(Exercices à réaliser)
**A)** Réécrivez le passage de l'extrait sur les groupes armés en Italie en commençant à "Jusqu’à plus d’une" et en terminant à "sympathies néofascistes avérées.", avec "Brigades rouges" remplacé par "Brigate rosse".
**B)** D'après l'extrait sur les groupes armés en Italie, quel magistrat les Brigades rouges ont-elles exécuté en 1976 ?
**C)** Prolongez l'extrait sur les groupes armés d'extrême gauche en Italie à partir de sa dernière phrase.

(Document source)
• • • • •
Il leur en fallait un. Un « cerveau ». « La » tête pensante – ou supposée telle. Depuis le tout début des années 1970, dans l’élan du movimento (né dès avant 1968 en Italie et qui va durer plus de dix ans), agrégation de militants à la gauche du Parti communiste italien (PCI) de toutes obédiences, face aux attentats aveugles et sanglants de groupes d’extrême droite – manipulés par des agents des services secrets italiens, en lien souvent avec la CIA, censés insuffler à la population un désir d’ordre –, des groupes armés à gauche prolifèrent.

Jusqu’à plus d’une centaine dans la seconde moitié des années 1970. Celui comptant le plus de militants – plusieurs milliers, clandestins ou non –, et le plus organisé, les Brigades rouges (BR), qui depuis sa création fin 1970 avait pris garde de ne pas faire couler le sang, a ensuite franchi le pas en 1976, avec l’exécution d’un magistrat en poste à Gênes, Francesco Coco, aux sympathies néofascistes avérées.
• • • • •
(Données fournies)
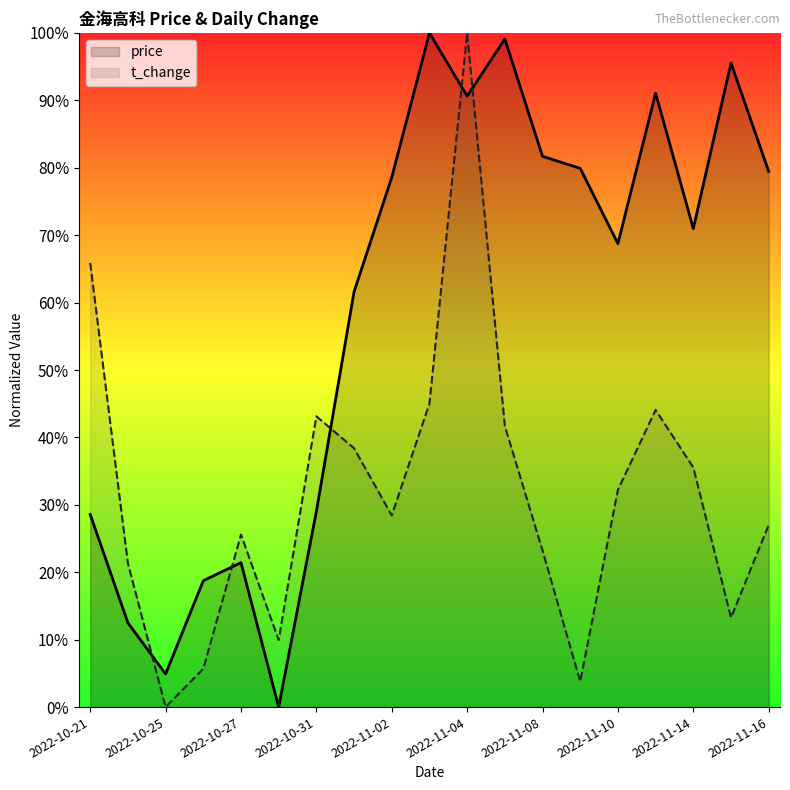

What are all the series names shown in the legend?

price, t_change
• • • • •
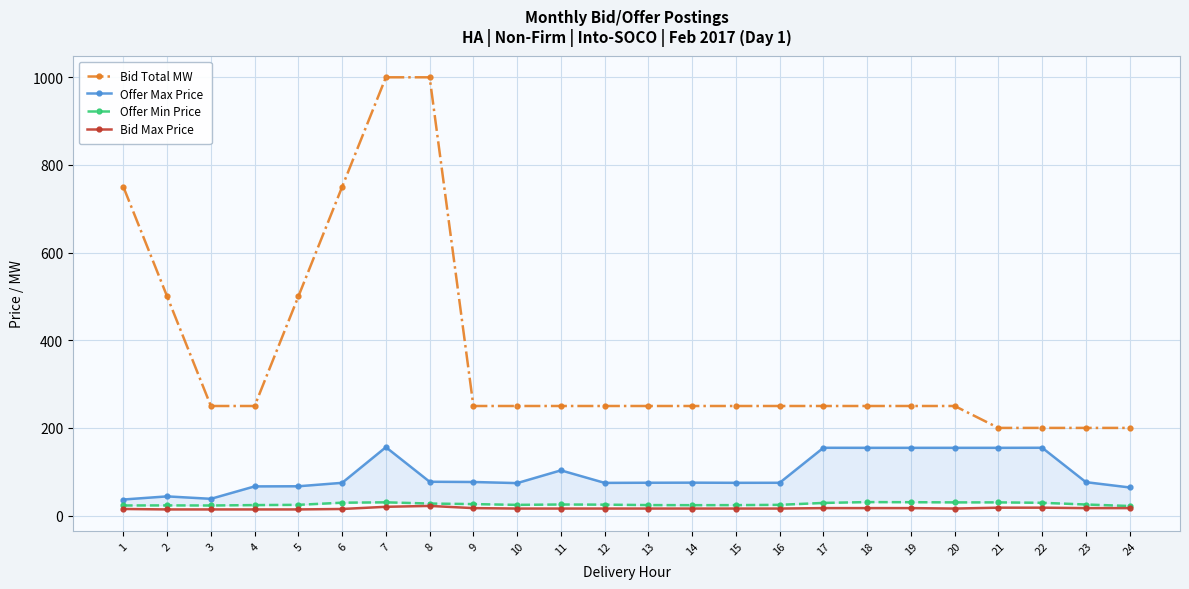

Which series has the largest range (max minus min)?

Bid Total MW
• • • • •
(Réponses par exercice)
**A)**
Jusqu’à plus d’une centaine dans la seconde moitié des années 1970. Celui comptant le plus de militants – plusieurs milliers, clandestins ou non –, et le plus organisé, les Brigate rosse (BR), qui depuis sa création fin 1970 avait pris garde de ne pas faire couler le sang, a ensuite franchi le pas en 1976, avec l’exécution d’un magistrat en poste à Gênes, Francesco Coco, aux sympathies néofascistes avérées.

**B)** Francesco Coco, magistrat en poste à Gênes.

**C)**
Prise dans un engrenage sanglant sans retour, l’organisation, suivie par tant d’autres groupes armés – à la toute fin des années 1970, l’Italie compte parfois un attentat toutes les quatre heures –, accomplit son opération la plus retentissante, en parvenant à enlever en mars 1978 Aldo Moro, président de la Démocratie chrétienne au pouvoir depuis 1945, plusieurs fois président du Conseil ou ministre. Elle l’exécute en mai, après 55 jours de détention dans une « prison du peuple », durant lesquels toute la péninsule a retenu son souffle, après le refus de toute négociation par le gouvernement, qui abandonne son ancien collègue.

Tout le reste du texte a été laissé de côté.